Abstract:
Ruxolitinib {RUX; systematic name: (3R)-3-cyclopentyl-3-[4-(7H-pyrrolo[2,3-d]pyrimidin-4-yl)-1H-pyrazol-1-yl]propanenitrile, C17H18N6} is an orally bioavailable JAK1/2 inhibitor approved for treating intermediate- or high-risk myelofibrosis (MF) and high-risk polycythemia vera (PV). Recent patents claim that RUX can exist in many different forms, information for which is important for the clinical utilization of RUX, especially for the formulation and bioavailability of the drug. But there has been no detailed study on its forms so far. Herein crystals of RUX and its dihydrate (RUX-2H; C17H18N6·2H2O) and phosphate (RUX-P; systematic name: 4-{1-[(1R)-2-cyano-1-cyclopentylethyl]-1H-pyrazol-4-yl}-7H-pyrrolo[2,3-d]pyrimidin-3-ium dihydrogen phosphate, C17H19N6+·H2PO4-) were prepared successfully and their structures studied in detail for the first time.
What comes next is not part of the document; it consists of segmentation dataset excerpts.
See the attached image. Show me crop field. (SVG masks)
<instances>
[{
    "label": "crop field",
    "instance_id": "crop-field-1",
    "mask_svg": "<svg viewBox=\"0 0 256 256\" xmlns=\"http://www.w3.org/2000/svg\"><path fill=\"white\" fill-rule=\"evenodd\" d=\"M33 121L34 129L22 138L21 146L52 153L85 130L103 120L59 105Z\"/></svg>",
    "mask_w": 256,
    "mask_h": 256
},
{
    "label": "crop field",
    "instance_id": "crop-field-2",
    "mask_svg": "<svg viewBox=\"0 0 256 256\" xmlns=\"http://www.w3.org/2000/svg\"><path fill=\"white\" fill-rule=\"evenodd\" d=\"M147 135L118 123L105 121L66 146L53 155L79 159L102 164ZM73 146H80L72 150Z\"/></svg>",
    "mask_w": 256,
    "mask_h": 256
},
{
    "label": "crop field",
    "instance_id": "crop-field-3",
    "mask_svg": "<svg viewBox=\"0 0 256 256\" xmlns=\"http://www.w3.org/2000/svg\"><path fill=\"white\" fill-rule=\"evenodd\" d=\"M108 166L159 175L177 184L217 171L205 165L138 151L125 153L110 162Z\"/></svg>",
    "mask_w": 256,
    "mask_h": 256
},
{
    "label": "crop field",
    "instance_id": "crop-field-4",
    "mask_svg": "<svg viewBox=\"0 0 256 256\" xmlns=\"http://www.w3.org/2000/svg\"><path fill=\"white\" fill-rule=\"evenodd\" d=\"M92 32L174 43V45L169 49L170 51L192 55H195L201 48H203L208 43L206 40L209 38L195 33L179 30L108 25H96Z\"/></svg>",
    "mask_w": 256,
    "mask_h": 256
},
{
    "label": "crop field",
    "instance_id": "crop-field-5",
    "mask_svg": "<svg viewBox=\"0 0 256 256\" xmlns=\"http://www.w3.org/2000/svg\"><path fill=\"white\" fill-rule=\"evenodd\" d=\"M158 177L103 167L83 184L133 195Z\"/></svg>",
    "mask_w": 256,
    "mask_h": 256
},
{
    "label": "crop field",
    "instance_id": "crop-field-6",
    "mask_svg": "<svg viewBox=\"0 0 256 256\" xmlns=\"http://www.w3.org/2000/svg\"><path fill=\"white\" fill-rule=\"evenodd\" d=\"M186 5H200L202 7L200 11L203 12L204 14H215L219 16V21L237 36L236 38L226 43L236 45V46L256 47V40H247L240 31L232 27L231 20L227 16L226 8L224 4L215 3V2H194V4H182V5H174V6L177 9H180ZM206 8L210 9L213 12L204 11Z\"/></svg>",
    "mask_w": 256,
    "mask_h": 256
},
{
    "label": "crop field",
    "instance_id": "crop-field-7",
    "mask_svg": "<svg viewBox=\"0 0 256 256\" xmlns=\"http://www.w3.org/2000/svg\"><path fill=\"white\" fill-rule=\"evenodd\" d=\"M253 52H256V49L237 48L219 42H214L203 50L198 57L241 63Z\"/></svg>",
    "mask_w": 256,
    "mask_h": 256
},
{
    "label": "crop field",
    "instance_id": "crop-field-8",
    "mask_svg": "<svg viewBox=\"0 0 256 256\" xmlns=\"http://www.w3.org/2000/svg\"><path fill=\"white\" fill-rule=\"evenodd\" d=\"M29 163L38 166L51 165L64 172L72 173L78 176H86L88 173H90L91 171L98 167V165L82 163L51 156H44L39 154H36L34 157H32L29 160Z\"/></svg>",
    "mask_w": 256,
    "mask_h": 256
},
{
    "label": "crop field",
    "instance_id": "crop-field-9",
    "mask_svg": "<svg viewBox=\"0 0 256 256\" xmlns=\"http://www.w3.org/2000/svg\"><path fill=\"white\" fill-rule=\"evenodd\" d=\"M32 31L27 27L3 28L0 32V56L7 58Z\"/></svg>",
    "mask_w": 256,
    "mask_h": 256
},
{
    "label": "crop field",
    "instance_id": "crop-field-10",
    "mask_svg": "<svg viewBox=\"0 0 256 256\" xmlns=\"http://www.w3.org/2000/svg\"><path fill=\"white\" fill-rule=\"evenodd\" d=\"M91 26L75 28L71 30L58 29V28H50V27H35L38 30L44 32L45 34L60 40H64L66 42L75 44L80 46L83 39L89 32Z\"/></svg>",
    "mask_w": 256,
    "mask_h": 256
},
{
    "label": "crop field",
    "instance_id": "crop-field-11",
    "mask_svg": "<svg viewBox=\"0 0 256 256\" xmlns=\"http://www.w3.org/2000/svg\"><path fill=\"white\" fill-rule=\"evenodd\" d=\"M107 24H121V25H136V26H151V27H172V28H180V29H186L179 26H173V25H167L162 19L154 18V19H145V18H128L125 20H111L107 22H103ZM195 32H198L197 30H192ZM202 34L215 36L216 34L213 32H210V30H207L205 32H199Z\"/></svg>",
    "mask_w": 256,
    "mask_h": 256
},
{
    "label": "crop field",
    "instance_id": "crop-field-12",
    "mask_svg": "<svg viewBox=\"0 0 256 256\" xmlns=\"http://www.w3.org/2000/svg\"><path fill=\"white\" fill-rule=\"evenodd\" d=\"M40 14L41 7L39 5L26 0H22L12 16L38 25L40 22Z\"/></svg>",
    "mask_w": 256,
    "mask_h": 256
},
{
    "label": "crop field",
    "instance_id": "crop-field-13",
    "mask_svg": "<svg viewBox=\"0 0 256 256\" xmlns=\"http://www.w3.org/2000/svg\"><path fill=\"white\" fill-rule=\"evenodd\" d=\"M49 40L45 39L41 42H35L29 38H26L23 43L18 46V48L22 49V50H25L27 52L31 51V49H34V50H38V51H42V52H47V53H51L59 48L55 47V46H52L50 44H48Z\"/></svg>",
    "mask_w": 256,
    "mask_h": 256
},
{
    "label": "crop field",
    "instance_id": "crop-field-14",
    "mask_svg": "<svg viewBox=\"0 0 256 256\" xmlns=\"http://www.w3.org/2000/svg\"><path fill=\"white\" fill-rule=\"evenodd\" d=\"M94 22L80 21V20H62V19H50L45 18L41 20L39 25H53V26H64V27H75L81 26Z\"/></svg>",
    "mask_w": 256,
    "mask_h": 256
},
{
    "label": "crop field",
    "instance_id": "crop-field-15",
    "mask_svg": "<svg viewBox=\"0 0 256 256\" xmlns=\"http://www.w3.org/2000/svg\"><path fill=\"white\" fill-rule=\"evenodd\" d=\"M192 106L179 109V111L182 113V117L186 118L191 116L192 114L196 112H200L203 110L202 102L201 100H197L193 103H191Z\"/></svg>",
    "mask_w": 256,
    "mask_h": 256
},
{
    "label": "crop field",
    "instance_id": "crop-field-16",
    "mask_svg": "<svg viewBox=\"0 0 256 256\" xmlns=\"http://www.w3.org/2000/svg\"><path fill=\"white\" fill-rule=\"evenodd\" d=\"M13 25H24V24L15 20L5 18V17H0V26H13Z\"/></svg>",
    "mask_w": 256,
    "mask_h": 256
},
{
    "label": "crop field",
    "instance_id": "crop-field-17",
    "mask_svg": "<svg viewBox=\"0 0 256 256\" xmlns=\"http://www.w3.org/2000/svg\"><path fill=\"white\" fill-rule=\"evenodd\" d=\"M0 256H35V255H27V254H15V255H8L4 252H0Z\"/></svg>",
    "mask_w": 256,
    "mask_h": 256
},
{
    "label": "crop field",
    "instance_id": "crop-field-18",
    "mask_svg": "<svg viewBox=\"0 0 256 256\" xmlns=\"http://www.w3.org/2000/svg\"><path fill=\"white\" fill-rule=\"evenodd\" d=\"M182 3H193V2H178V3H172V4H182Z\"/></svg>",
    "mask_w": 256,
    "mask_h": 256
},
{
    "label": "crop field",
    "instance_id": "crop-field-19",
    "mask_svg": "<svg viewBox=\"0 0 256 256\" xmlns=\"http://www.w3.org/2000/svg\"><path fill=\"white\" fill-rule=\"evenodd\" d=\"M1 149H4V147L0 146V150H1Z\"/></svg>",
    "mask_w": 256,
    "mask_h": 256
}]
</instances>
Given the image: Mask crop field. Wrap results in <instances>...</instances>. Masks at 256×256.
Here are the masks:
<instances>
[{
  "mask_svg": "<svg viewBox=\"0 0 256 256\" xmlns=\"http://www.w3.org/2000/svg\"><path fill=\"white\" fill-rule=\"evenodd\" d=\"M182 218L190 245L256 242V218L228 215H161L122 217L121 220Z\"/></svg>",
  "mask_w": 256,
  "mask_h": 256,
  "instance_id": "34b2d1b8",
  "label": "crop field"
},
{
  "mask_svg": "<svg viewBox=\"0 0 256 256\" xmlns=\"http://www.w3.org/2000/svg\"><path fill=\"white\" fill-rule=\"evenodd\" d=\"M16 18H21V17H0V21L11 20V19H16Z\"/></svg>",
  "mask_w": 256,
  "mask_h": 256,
Our study shows that the three crystals of RUX differ in the orientation of the pyrimidine ring relative to the pyrazole ring of the RUX molecule, and in their hydrogen-bond interactions. The water molecules in RUX-2H and the dihydrogen phosphate anion in RUX-P enrich the hydrogen-bond networks in these forms. The expected proton transfer occurs in RUX phosphate and the protonated N atom is engaged in a charge-assisted hydrogen bond with the counter-anion. Hydrogen-bonding interactions dominate in the crystal packing of the three forms. The detailed conformations and packing of the three forms were compared through the calculation of both Hirshfeld surfaces and fingerprint plots.
摘要:
Ruxolitinib{RUX;系统名称:(3R)-3-环戊基-3-[4-(7H-吡咯并[2,3-d]嘧啶-4-基)-1H-吡唑-1-基]丙腈,C17H18N6}是一种口服生物可利用的JAK1/2抑制剂,被批准用于治疗中度或高风险骨髓纤维化(MF)和高风险真性红细胞增多症(PV)。最近的专利声称RUX可以以许多不同的形式存在,这些信息对于RUX的临床应用很重要,特别是药物的配方和生物利用度。但是到目前为止,还没有对其形式进行详细的研究。本文中RUX及其二水合物(RUX-2H;C17H18N6·2H2O)和磷酸盐(RUX-P;系统名称:4-{1-[(1R)-2-氰基-1-环戊基乙基]-1H-吡唑-4-基}-7H-吡咯并[2,3-d]嘧啶-3-磷酸二氢铵,成功制备了C17H19N6·H2PO4-),并首次对其结构进行了详细研究。我们的研究表明,RUX的三种晶体的嘧啶环相对于RUX分子的吡唑环的取向不同,以及它们的氢键相互作用。RUX-2H中的水分子和RUX-P中的磷酸二氢阴离子以这些形式富集了氢键网络。预期的质子转移发生在RUX磷酸盐中,质子化的N原子与抗衡阴离子参与电荷辅助的氢键。氢键相互作用在三种形式的晶体堆积中占主导地位。通过计算Hirshfeld表面和指纹图谱,比较了三种形式的详细构象和堆积。